• [The input]
────────────────────

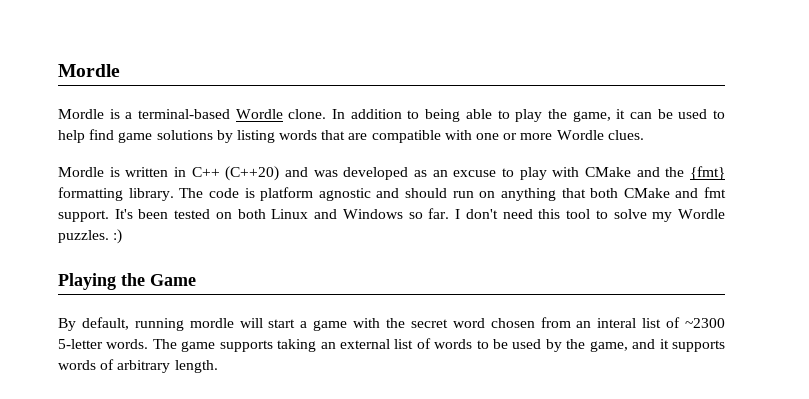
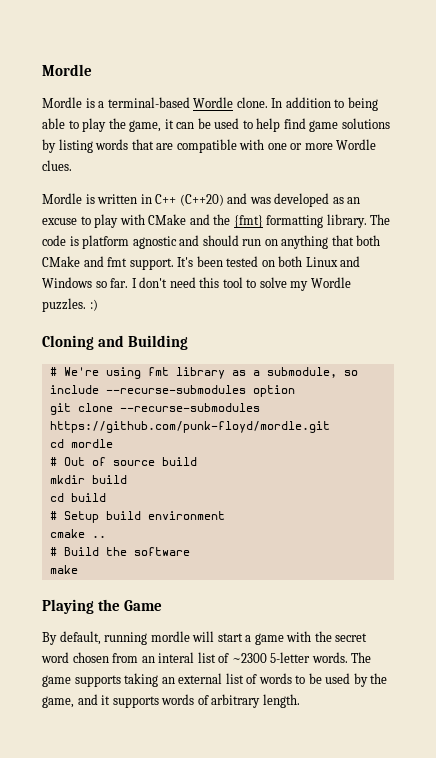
(123, 236) none -> [42,335,188,350] [49,367,358,379] [49,385,295,397] [49,403,260,415] [49,421,330,433] [49,439,113,448] [49,457,197,466] [49,475,127,484] [49,493,106,502] [49,511,225,523] [49,529,106,538] [49,547,190,556] [49,565,78,574] // Cloning and Building // # We're using fmt library as a submodule, so include --recurse-submodules option // git clone --recurse-submodules https://github.com/punk-floyd/mordle.git // cd mordle // # Out of source build // mkdir build // cd build // # Setup build environment // cmake .. // # Build the software // make

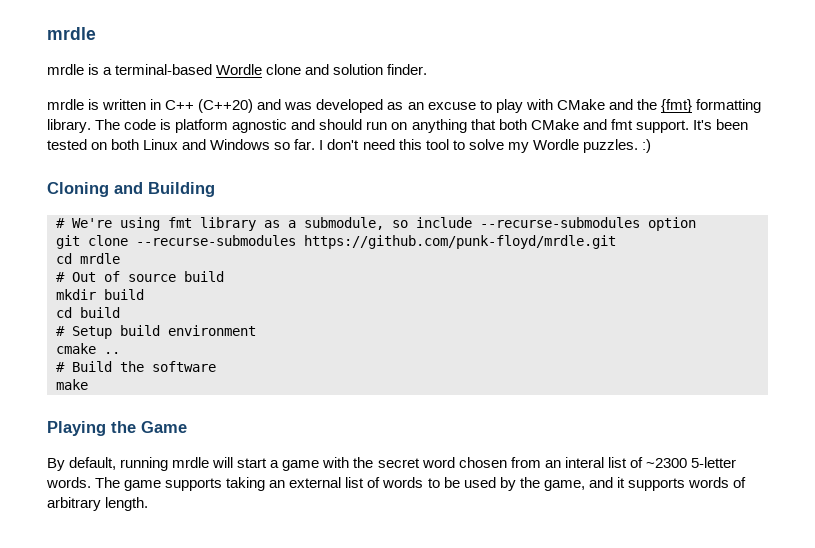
[42,64,92,76] [42,97,82,108] Mordle // Mordle -> [47,27,96,40] [47,64,84,75] mrdle // mrdle
[236,97,378,111] [42,118,390,132] [42,139,377,153] [42,160,72,171] [42,193,82,204] clone. In addition to being able to play the game, it can be used to help find game solutions by listing words that are compatible with one or more Wordle clues. // Mordle -> [266,64,428,75] [47,99,84,110] clone and solution finder. // mrdle
[49,421,330,433] [49,439,113,448] https://github.com/punk-floyd/mordle.git // cd mordle -> [304,235,616,249] [56,253,120,264] https://github.com/punk-floyd/mrdle.git // cd mrdle
[150,631,190,642] mordle -> [172,457,210,468] mrdle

────────────────────

• [Directions]
Copy exactly the lines running from the one that holds "[42,64,92,76] [42,97,82,108] Mordle" to the last line of the listing above. Include both of those lines.

• [Answer]
[42,64,92,76] [42,97,82,108] Mordle // Mordle -> [47,27,96,40] [47,64,84,75] mrdle // mrdle
[236,97,378,111] [42,118,390,132] [42,139,377,153] [42,160,72,171] [42,193,82,204] clone. In addition to being able to play the game, it can be used to help find game solutions by listing words that are compatible with one or more Wordle clues. // Mordle -> [266,64,428,75] [47,99,84,110] clone and solution finder. // mrdle
[49,421,330,433] [49,439,113,448] https://github.com/punk-floyd/mordle.git // cd mordle -> [304,235,616,249] [56,253,120,264] https://github.com/punk-floyd/mrdle.git // cd mrdle
[150,631,190,642] mordle -> [172,457,210,468] mrdle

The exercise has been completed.